I tried to unsubscribe to the mail and the web page gave me an error, so I sent them a ranty response and smugly deleted their mail thinking it’d be the last I heard from them.

No such luck. The postie interrogated me at lunch time to give me a bright green cellophane-wrapped package. I could barely hide my excitement! ;) Mind you, it was short-lived. Lo and behold, yet more HiPP weaning crap. Free samples of follow-on and night time formula (don’t even get me started on this shit) and a sachet of baby rice. Nowhere on the accompanying letter was it mentioned that the recommendation is to wait until 6 months before weaning. In fact, the wording positively encourages you to start asap: “the perfect start”, “Babies love organic goodness” etc.

I can’t stand this sort of aggressive marketing, and rest assured that the whole lot went in the bin. I’ll start weaning Izz after 6 months, not before, and certainly not on to HiPP products!

8 Comments

  1. Um… didn’t Izz start putting things in her mouth around 6-8 weeks? :O I supposed they would have wanted her on solids for a long long time then going by their standards! You carry on as you are Jem, she certainly does not look "starved" or ready for solids yet :o) As for "babies love organic goodness" utter twaddle! babies couldn’t give a shit where their veg comes from, it’s their parents that have preferences.

  2. It is actually recommended that you start weaning AFTER six months – my Mom did it, though her milk had dried up after I had become sick, and not because it was deliberate – but there’s nothing wrong with going longer than that.

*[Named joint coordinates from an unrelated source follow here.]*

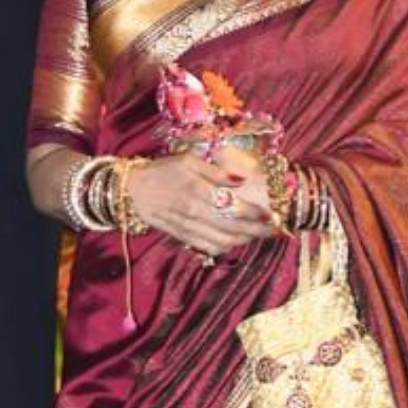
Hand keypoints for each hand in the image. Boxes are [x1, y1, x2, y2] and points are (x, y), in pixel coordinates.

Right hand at [128, 146, 279, 260]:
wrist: (132, 191)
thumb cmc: (162, 170)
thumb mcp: (188, 160)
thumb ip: (216, 171)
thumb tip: (241, 179)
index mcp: (197, 191)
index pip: (233, 207)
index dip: (255, 214)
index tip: (272, 215)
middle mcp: (194, 213)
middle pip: (232, 228)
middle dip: (257, 231)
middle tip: (275, 230)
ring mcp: (188, 228)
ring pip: (222, 241)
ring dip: (244, 241)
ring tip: (259, 236)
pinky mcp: (182, 237)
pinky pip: (208, 247)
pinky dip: (225, 247)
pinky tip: (236, 242)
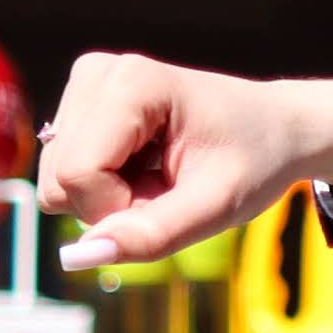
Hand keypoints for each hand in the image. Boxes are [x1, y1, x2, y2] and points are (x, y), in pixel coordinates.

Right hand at [43, 54, 332, 271]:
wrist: (277, 128)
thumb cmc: (256, 160)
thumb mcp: (218, 205)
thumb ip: (152, 233)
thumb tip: (78, 258)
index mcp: (132, 83)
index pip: (78, 174)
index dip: (119, 208)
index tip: (172, 198)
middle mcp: (98, 74)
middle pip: (59, 180)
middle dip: (114, 204)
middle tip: (173, 187)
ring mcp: (85, 86)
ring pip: (55, 182)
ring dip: (111, 197)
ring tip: (164, 175)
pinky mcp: (81, 105)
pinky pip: (63, 175)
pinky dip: (106, 187)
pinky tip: (147, 167)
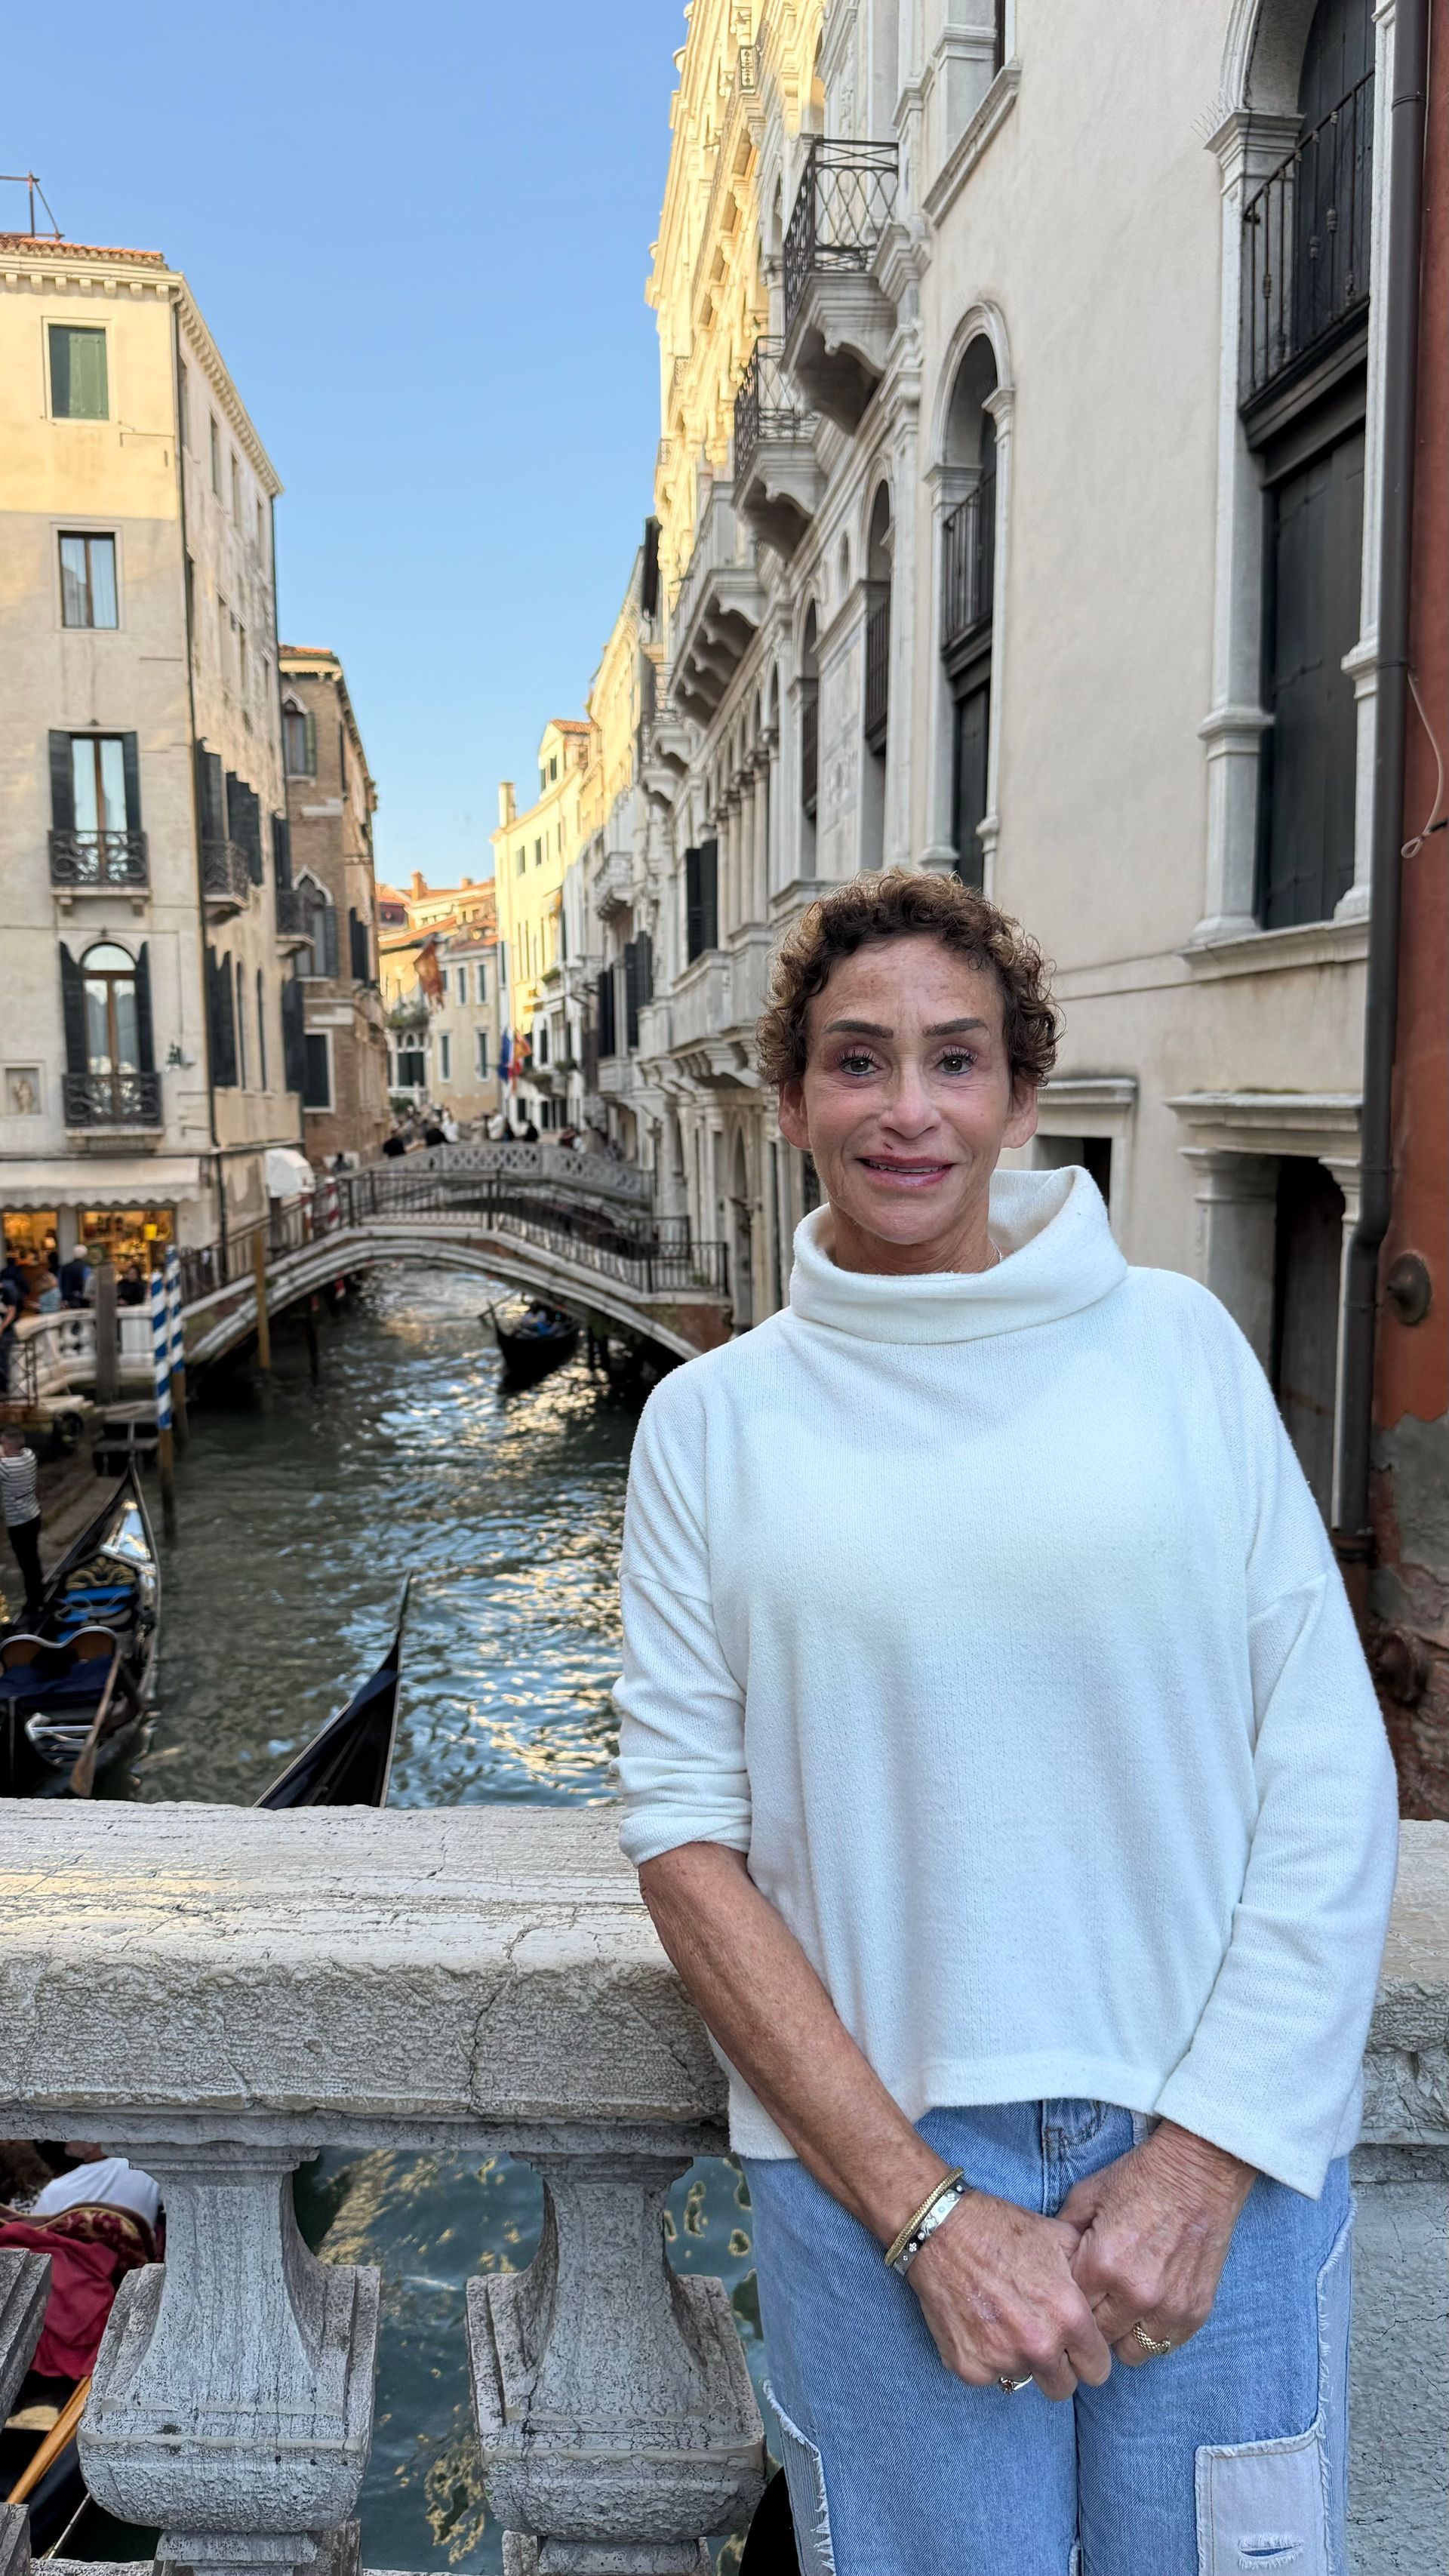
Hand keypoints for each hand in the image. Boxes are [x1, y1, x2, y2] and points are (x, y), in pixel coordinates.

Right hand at [906, 2189, 1113, 2400]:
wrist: (942, 2228)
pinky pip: (989, 2376)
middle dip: (1056, 2367)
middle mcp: (1039, 2347)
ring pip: (1024, 2379)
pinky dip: (986, 2358)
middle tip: (1038, 2334)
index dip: (1087, 2356)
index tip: (1074, 2345)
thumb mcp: (1059, 2238)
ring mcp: (1002, 2360)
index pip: (1097, 2370)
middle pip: (1062, 2388)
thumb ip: (1089, 2274)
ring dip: (1019, 2359)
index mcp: (1068, 2318)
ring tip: (1004, 2319)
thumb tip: (1107, 2294)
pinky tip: (979, 2323)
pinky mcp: (969, 2367)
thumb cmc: (1003, 2229)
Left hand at [1059, 2121, 1255, 2364]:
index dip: (1070, 2302)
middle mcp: (1134, 2294)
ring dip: (1124, 2334)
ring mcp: (1168, 2307)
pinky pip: (1165, 2345)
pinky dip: (1155, 2332)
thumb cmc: (1140, 2177)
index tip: (1072, 2294)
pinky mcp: (1196, 2313)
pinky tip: (1151, 2307)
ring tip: (1124, 2310)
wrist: (1199, 2170)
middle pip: (1098, 2337)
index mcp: (1101, 2264)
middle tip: (1097, 2303)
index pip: (1071, 2310)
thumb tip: (1050, 2266)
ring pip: (1131, 2353)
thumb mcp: (1087, 2195)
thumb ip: (1065, 2236)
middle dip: (1093, 2322)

My Godmother fed both her children for up to a year, so there’s nothing wrong will postponing such a thing.

    As for trying to do it before six months – if you were breast feeding before then, why quit? :o

  3. I made the horrible mistake of inadvertently singing up for a PETA mailing list once. It also included one or two other mailing lists about food stuff. It was a BAD IDEA. PETA wasn’t the problem. It was this other "Food and Water Watch" list. They would NOT stop sending me mail, despite unsubscribing. I just kept spamming them, until Gmail got the idea.

  4. ^ Oh, I’ve had the same but from PETA directly. They send stuff to my house and to my email, despite the fact that I NEVER signed up with them and have unsubscribed so many times I’ve lost count. Now I just mark their emails as spam put their stuff back in the post with "return to sender" on it. ARGH though.

  5. I find it funny that they basically tell you that you MUST use some sort of formula when you do start weaning. You can’t, you know, just use food. That would be totally weird.

  6. Oh wow… I would have expected another few emails, but an actual package. That’s taking it a bit beyond aggressive!

  7. Oh my Lord.

    I find it absolutely disgusting the way they’re so obsessed with making a quick buck or two … And at the expense of children’s health, no less! And yet, ironically, they’re claiming to be all for the health of wee babes.

    Disgusting.

    But sadly not surprising. :(

  8. Good for you! However YOU are not the target market here. The target market are the thousands of mothers who receive these mails and think that they are an authority source of information, then follow their advice.

    I have 5 children, 4 breast fed and 1 bottle due to complications, of the 4 they all breast fed for 2 years and some up to 2.5 years. We were of course feeding them also and we do not subscribe to the mush route, a soggy chip to suck on, pasta, and they have all LOVED mushrooms! Anything off the plate basically.

    The breast is there for comfort as much as anything else and hell, being woken up at 4am by a baby wanting "a boobie" is much better than getting up, getting a bottle, rocking them, soothing them, and then crawling back to bed at 5am only to be woken up again at 6!

    Good on yeah for tossing it all in the bin but the many people who fall for this crap is the worry. Surely false advertising is an issue here?